> Required tasks
**a.** Translate the sentence "Instead of building locally, you can use pre-built images from GitHub Container Registry" from the Docker deployment guide into Spanish.
**b.** Reproduce the stretch of the Docker deployment guide from "Production Considerations" through "Kubernetes Secrets, etc.)".

4. Start the Services

docker compose up -d

This command will:

Pull the PostgreSQL with pgvector image
Build the RAG server Docker image
Start both services
Initialize the database with pgvector extension and sample schema

5. Verify the Deployment

Check that the services are running:

docker compose ps

Test the RAG server:

curl http://localhost:8080/v1/pipelines

Using Pre-built Images

Instead of building locally, you can use pre-built images from GitHub Container Registry:

docker pull ghcr.io/pgedge/rag-server:latest

Update your docker-compose.yml to use the pre-built image:

services:
    rag-server:
        image: ghcr.io/pgedge/rag-server:latest
        # Remove the 'build' section

Database Initialization

The included init-db.sql script automatically:

Enables the pgvector extension
Creates a sample documents table with vector columns
Creates indexes for vector similarity search
Creates indexes for BM25 text search (hybrid mode)

Customizing the Schema

To customize the database schema:

Edit init-db.sql to match your data structure
Adjust vector dimensions based on your embedding model:
OpenAI text-embedding-3-small: 1536 dimensions
OpenAI text-embedding-3-large: 3072 dimensions
Voyage AI models: 1024 or 1536 dimensions
Update pgedge-rag-server.yaml to reference your table and column names
Restart the services: docker compose down && docker compose up -d

Populating Your Database

After starting the services, populate your database with content:

# Connect to the PostgreSQL container
docker compose exec postgres psql -U postgres -d ragdb

# Insert sample documents (adjust vector dimensions as needed)
INSERT INTO documents (content, title, source) VALUES
('Your document content here', 'Document Title', 'source-name');

For production use, you'll typically:

Generate embeddings using your embedding model
Insert both the text content and embeddings into the database
Ensure the vector dimensions match your embedding model

Managing the Deployment

View Logs

# All services
docker compose logs -f

# Specific service
docker compose logs -f rag-server
docker compose logs -f postgres

Stop Services

docker compose stop

Restart Services

docker compose restart

Remove Services and Data

# Stop and remove containers (preserves data volumes)
docker compose down

# Remove everything including data volumes
docker compose down -v

Update the RAG Server

To update to a new version:

# Pull the latest image
docker compose pull rag-server

# Restart the service
docker compose up -d rag-server

Production Considerations

For production deployments, consider:

Security

Never commit .env files to version control
Use strong passwords for PostgreSQL
Enable TLS/HTTPS for the RAG server (see Configuration)
Restrict network access using Docker network policies
Use secrets management (Docker Secrets, Kubernetes Secrets, etc.)

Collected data
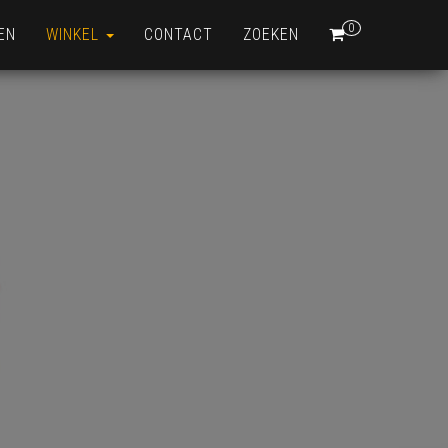
0
EN
WINKEL
CONTACT
ZOEKEN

> Task-by-task solutions
**a.** En lugar de compilar localmente, puede usar imágenes precompiladas de GitHub Container Registry.

**b.**
Production Considerations

For production deployments, consider:

Security

Never commit .env files to version control
Use strong passwords for PostgreSQL
Enable TLS/HTTPS for the RAG server (see Configuration)
Restrict network access using Docker network policies
Use secrets management (Docker Secrets, Kubernetes Secrets, etc.)